Unless you use your browser to read PDF files, you probably already have a PDF reader installed that comes with an IFilter plugin. Saying that, I don't think there is a PDF reader lighter than SumatraPDF these days - IFilter aside, I always recommend it to people after a PDF reader (unless they need to fill forms).
Exaskryz wrote: It appears that having a "locked" PDF crashes it.
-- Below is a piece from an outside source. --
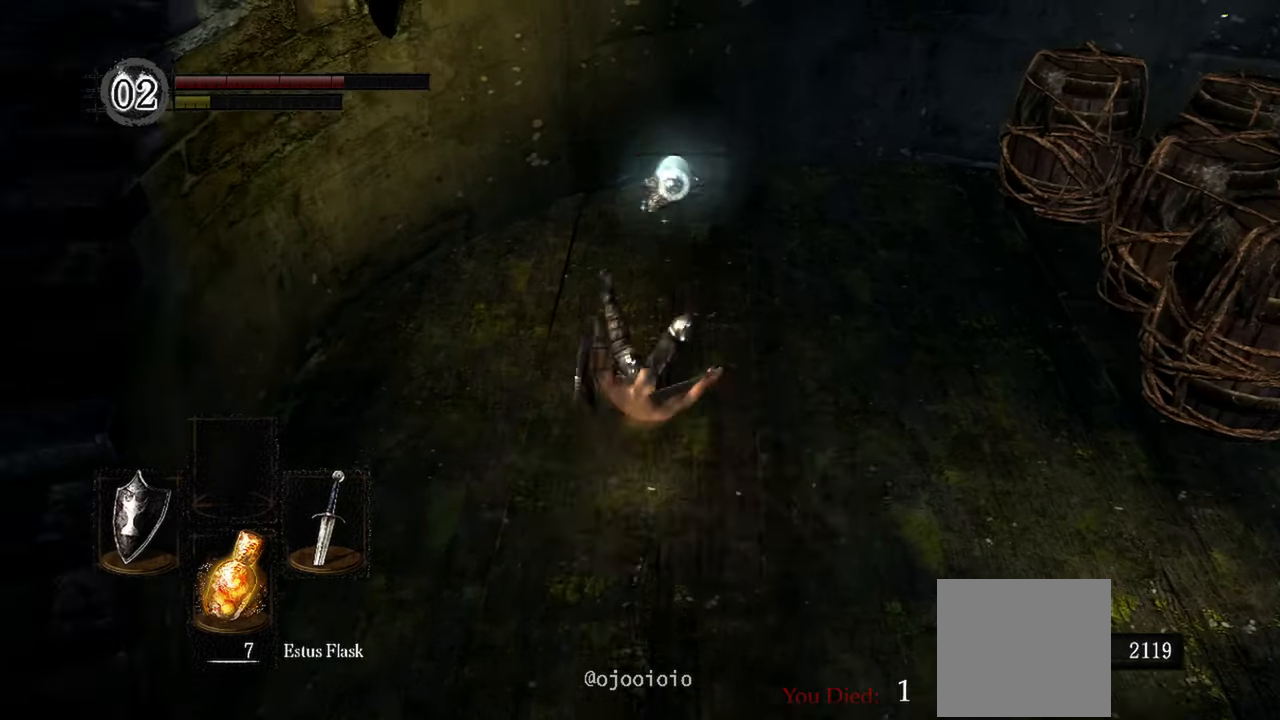
{"buttons": ["R1"], "left_stick": "up", "right_stick": "center", "events": [[450, "R1", "down"]]}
I didn't get any alerts in Adobe Reader that there was any security problem with it - but maybe it remembers my choice from when I first opened the file to OK it and it wouldn't nag me again with a message.

So I may have a way to fix any other PDFs that give me problems. The issue though is still to identify what PDFs might give me that problem.
Checking for blocked files can be done like this (the proper way probably lies in the IAttachmentExecute COM interface):

Code: Select all

FileRead, isBlocked, %pathToFile%:Zone.Identifier:$DATA
if (isBlocked)
	isBlocked := !InStr(isBlocked, "AppZoneId=4")
MsgBox % "File is " (isBlocked ? "blocked" : "not blocked")

; or, hell, just unblock the file from AHK right away:
; FileDelete, %pathToFile%:Zone.Identifier:$DATA
User avatar
Masonjar13
Posts: 1459
Joined: 20 Jul 2014, 10:16
GitHub: Masonjar13
Location: Не Россия

Re: How to search for a string in a .pdf or .docx's contents?

17 Apr 2016, 00:04

Exaskryz wrote:(I think it's 32 bit at least.)
The dll is 32-bit and won't run through 64-bit programs, so you're definitely on 32-bit. I'm on 64-bit by default, so I was drag-and-dropping it over both A32 and U32 for testing.

@qwerty12, I do not, in fact, have a PDF viewer. I never work with PDF's, thus no software is installed pertaining to such. But if I ever need one, I'll keep that one in mind.
OS: Windows 7 Ultimate | Editor: Notepad++
My Personal Function Library | Check Out My Computer Rig
User avatar
Exaskryz
Posts: 2876
Joined: 17 Oct 2015, 20:28

Re: How to search for a string in a .pdf or .docx's contents?

17 Apr 2016, 00:15

I have managed to break the file again. Well, I restored the broken file for the sake of testing qwerty's code with the Zone.Identifer data stuff. Turns out that if you use his FileDelete suggestion, it doesn't do enough to fix the file - after running that, it will still crash the script using the dll. Problem is that after I restored the broken file again (by downloading through my original source, different from SifJar's link), and repeated my same method for clearing the security concern in the file properties dialog, it was still crashing the script.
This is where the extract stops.